SET OF TASKS:
1 > Reproduce the entries word for word from their first line down through the line containing "export const myFeature", including both ends, and leave the picture out of your answer.
2 > Extend the explanation of the gravity wells comic, starting right after its last sentence.

Title text: This doesn't take into account the energy imparted by orbital motion (or gravity assists or the Oberth effect), all of which can make it easier to reach outer planets.


The comic shows the gravitational potential (energy transferred per unit mass due to gravity) for the positions of each planet in the solar system — including some moons and Saturn's rings. An object traveling along an upward slope loses energy, while an object traveling along a downward slope gains energy. Escaping a planet or moon's orbit requires enough energy (e.g. by walking, jumping, or rocket) to reach the top of either peak that defines the edge of the well. The peak to the left indicates the minimum energy required to exit orbit. The peak to the right indicates the maximum energy required to exit orbit. In order to exit orbit with the minimum amount of energy, you would have to travel towards the center of the solar system; to exit orbit with the maximum amount of energy, you would have to travel away from the center of the solar system (the Sun). In reality, the strength of gravity decreases with distance from the planet. However, a comparison of energy expended to escape the gravitational pull allows for a simpler comparison between the objects.

The height of the graph is scaled to kilometers via the gravitational potential an object has at the given height assuming at a constant acceleration due to Earth's surface gravity. The Sun's gravity well is not shown in its entirety, but is just indicated on the far left as "Very very far down". Had it been shown in its full extent it would have made the rest of the drawing so small in comparison that it would have been unreadable. As the gravitational potential increases with distance from the sun, the graph has a general upward slope. To rise out of each well on the diagram, and therefore escape the planet's gravity, it would require the same energy required to rise out of a physical well of that depth at Earth's surface gravity.

The length of each gravity well is scaled to the diameter of the planet and the spacing between the planets is not to scale with distance from the sun. This is necessary to make the graph readable. Because the distances between the planets are condensed, the gravitational potential - from the gravity pulling toward the sun - accumulates quicker. This is the reason for the large peaks between the planets. The moons shown in the chart are at the appropriate distance from their respective planets' gravity wells for their orbits. Each planet is shown cut in half at the bottom of its well, with the depth of the well measured down to the planet's flat surface.

EXTRACTED INFORMATION:
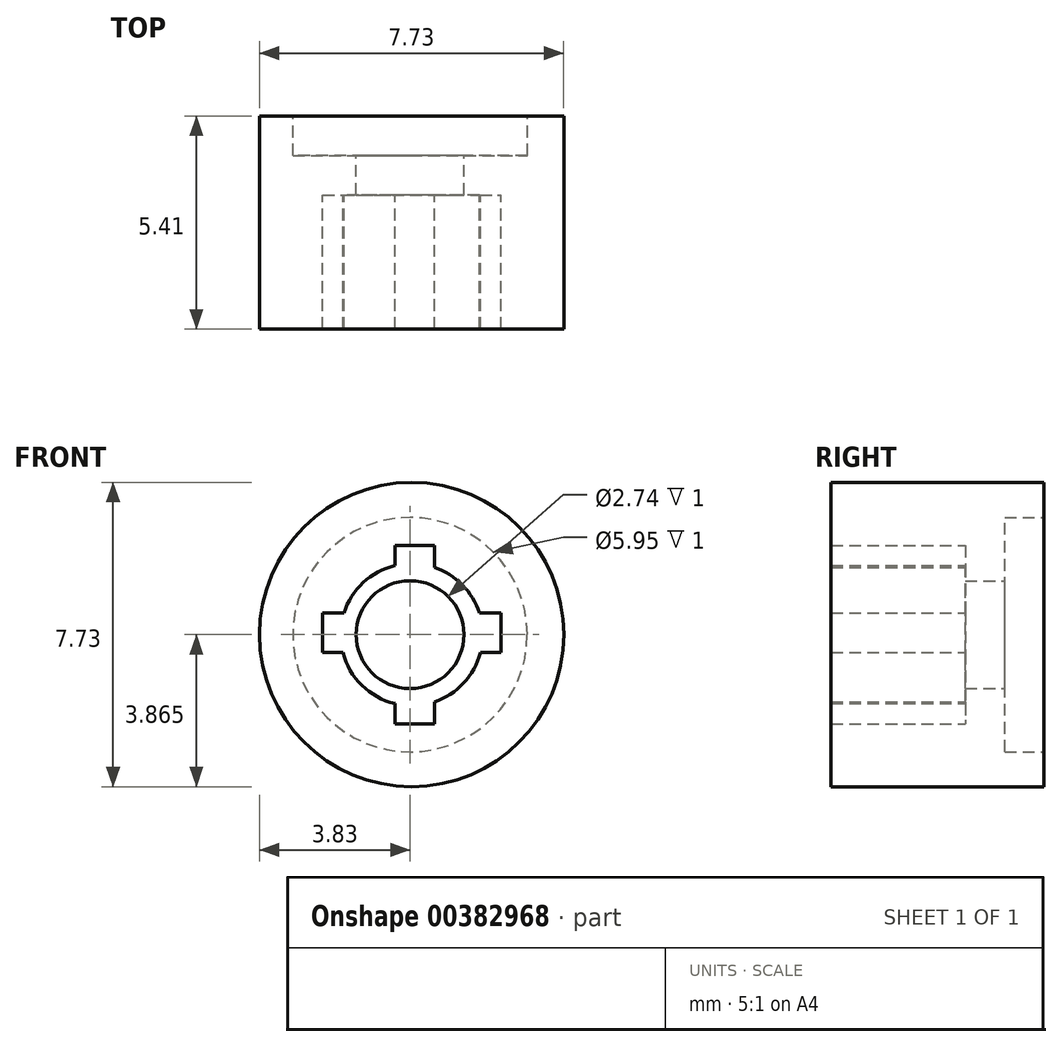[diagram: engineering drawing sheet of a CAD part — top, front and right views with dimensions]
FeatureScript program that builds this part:
annotation { "Feature Type Name" : "Feature", "Feature Type Description" : "" }
export const myFeature = defineFeature(function(context is Context, id is Id, definition is map)
    precondition{}
    {
        {
            var Q0;
            Q0=qCreatedBy(makeId("Front.planeOp"),FACE);
            var sketch = newSketch(context, id + "F0", { "sketchPlane" : qUnion([Q0])});
            skCircle(sketch, "E0", {"center": v(30.72, 18.94) * mm, "radius": 3.87 * mm});
            skArc(sketch, "E1", {"start": v(30.3, 20.7) * mm, "mid": v(29.49, 20.26) * mm, "end": v(29, 19.48) * mm});
            skLineSegment(sketch, "E2.bottom", {"start": v(31.3, 21.2) * mm, "end": v(30.3, 21.2) * mm});
            skLineSegment(sketch, "E2.top", {"start": v(31.3, 16.67) * mm, "end": v(30.3, 16.67) * mm});
            skLineSegment(sketch, "E2.left", {"start": v(31.3, 21.2) * mm, "end": v(31.3, 20.65) * mm});
            skLineSegment(sketch, "E2.right", {"start": v(30.3, 21.2) * mm, "end": v(30.3, 20.7) * mm});
            skLineSegment(sketch, "E3.bottom", {"start": v(28.45, 19.48) * mm, "end": v(29, 19.48) * mm});
            skLineSegment(sketch, "E3.top", {"start": v(28.45, 18.48) * mm, "end": v(28.97, 18.48) * mm});
            skLineSegment(sketch, "E3.left", {"start": v(28.45, 19.48) * mm, "end": v(28.45, 18.48) * mm});
            skLineSegment(sketch, "E3.right", {"start": v(32.98, 19.48) * mm, "end": v(32.98, 18.48) * mm});
            skArc(sketch, "E4.trimOffspring", {"start": v(32.44, 19.48) * mm, "mid": v(32, 20.2) * mm, "end": v(31.3, 20.65) * mm});
            skLineSegment(sketch, "E5.trimOffspring", {"start": v(32.44, 19.48) * mm, "end": v(32.98, 19.48) * mm});
            skLineSegment(sketch, "E6.trimOffspring", {"start": v(30.3, 17.18) * mm, "end": v(30.3, 16.67) * mm});
            skLineSegment(sketch, "E7.trimOffspring", {"start": v(31.3, 17.23) * mm, "end": v(31.3, 16.67) * mm});
            skLineSegment(sketch, "E8.trimOffspring", {"start": v(32.47, 18.48) * mm, "end": v(32.98, 18.48) * mm});
            skArc(sketch, "E9.trimOffspring", {"start": v(28.97, 18.48) * mm, "mid": v(29.46, 17.65) * mm, "end": v(30.3, 17.18) * mm});
            skArc(sketch, "E10.trimOffspring", {"start": v(31.3, 17.23) * mm, "mid": v(32.04, 17.7) * mm, "end": v(32.47, 18.48) * mm});
            skSolve(sketch);
        }
        {
            var Q0;
            Q0=makeQuery(id+"F0.imprint","IMPRINT",FACE,{"disambiguationData":[TD([[makeQuery(id+"F0.imprint","IMPRINT",EDGE,{"derivedFrom":sQuery(id+"F0.wireOp",EDGE,"E0")}),1.0]])]});
            extrude(context, id + "F1", {"entities" : qUnion([Q0]), "depth" : 5.4 * mm});
        }
        {
            var Q0;
            Q0=qCreatedBy(makeId("Front.planeOp"),FACE);
            var sketch = newSketch(context, id + "F2", { "sketchPlane" : qUnion([Q0])});
            skCircle(sketch, "E11", {"center": v(30.68, 18.94) * mm, "radius": 1.37 * mm});
            skCircle(sketch, "E12", {"center": v(30.68, 18.94) * mm, "radius": 2.98 * mm});
            skSolve(sketch);
        }
        {
            var Q0;
            Q0=makeQuery(id+"F2.imprint","IMPRINT",FACE,{"disambiguationData":[TD([[makeQuery(id+"F2.imprint","IMPRINT",EDGE,{"derivedFrom":sQuery(id+"F2.wireOp",EDGE,"E11")}),-1.0]])]});
            extrude(context, id + "F3", {"entities" : qUnion([Q0]), "operationType" : NewBodyOperationType.ADD, "depth" : 2 * mm});
        }
        {
            var Q0;
            Q0=makeQuery(id+"F2.imprint","IMPRINT",FACE,{"disambiguationData":[TD([[makeQuery(id+"F2.imprint","IMPRINT",EDGE,{"derivedFrom":sQuery(id+"F2.wireOp",EDGE,"E11")}),-1.0]])]});
            extrude(context, id + "F4", {"entities" : qUnion([Q0]), "operationType" : NewBodyOperationType.REMOVE, "depth" : 1 * mm});
        }
    });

TASK ANSWERS:
1 >
[diagram: engineering drawing sheet of a CAD part — top, front and right views with dimensions]
FeatureScript program that builds this part:
annotation { "Feature Type Name" : "Feature", "Feature Type Description" : "" }
export const myFeature = defineFeature(function(context is Context, id is Id, definition is map)

2 >
Inner Planets[edit]

  • Mercury — no facts listed
  • Venus — no facts listed
  • Earth and Moon: The listed depth of the gravity well at Earth was originally listed at 5478 km rather than the correct value of 6379 km seen in the cutout. Randall has since corrected it. The Moon's is 288 km.
  • Mars: The listed depth of the gravity well of Mars is 1286 km.

Outer Planets[edit]

  • Jupiter: Jupiter is so massive and dense that it is one thirteenth the mass of a small Brown dwarf which is the smallest kind of star. Saturn, while similar in size, is composed of much lighter gas material. Hence Saturn's mass and therefore its gravitational pull are much smaller. If a few dozen times the mass of gasses contained in Jupiter had condensed in that location, the gravitational pull would cause the pressure and temperature to increase to a level that is sufficient to ignite nuclear fusion. Had that happened during the creation of our solar system, we would have two Suns and our solar system would be a Binary system. Jupiter has 67 moons of which 3 are shown;
    • Ganymede — moon of Jupiter, no facts given
    • Io — moon of Jupiter, no facts given
    • Europa — moon of Jupiter, no facts given
  • Saturn: The diagram shows the position of the rings of Saturn in Saturn's gravity well. Saturn's rings start fairly near the planet and extend out quite far, therefore multiple stripes are shown in the figure. The rings are also shown in multiple colors and roughly match the observed colors from photos take by the Cassini spacecraft expedition as it passed Saturn. All of the colors of the planets and moons represent the predominant color of that object as observed from earth. Saturn has 62 moons of which one is shown;
  • Uranus: Notably absent is any "your-anus" jokes.
  • Neptune: Megan's quote is a paraphrase of Carl Sagan's quote, "...but from a planet orbiting a star in a distant globular cluster, a still more glorious dawn awaits, not a sun-rise, but a galaxy rise." Video here

Cut outs and sketches[edit]

The following items are listed from top to bottom and left to right.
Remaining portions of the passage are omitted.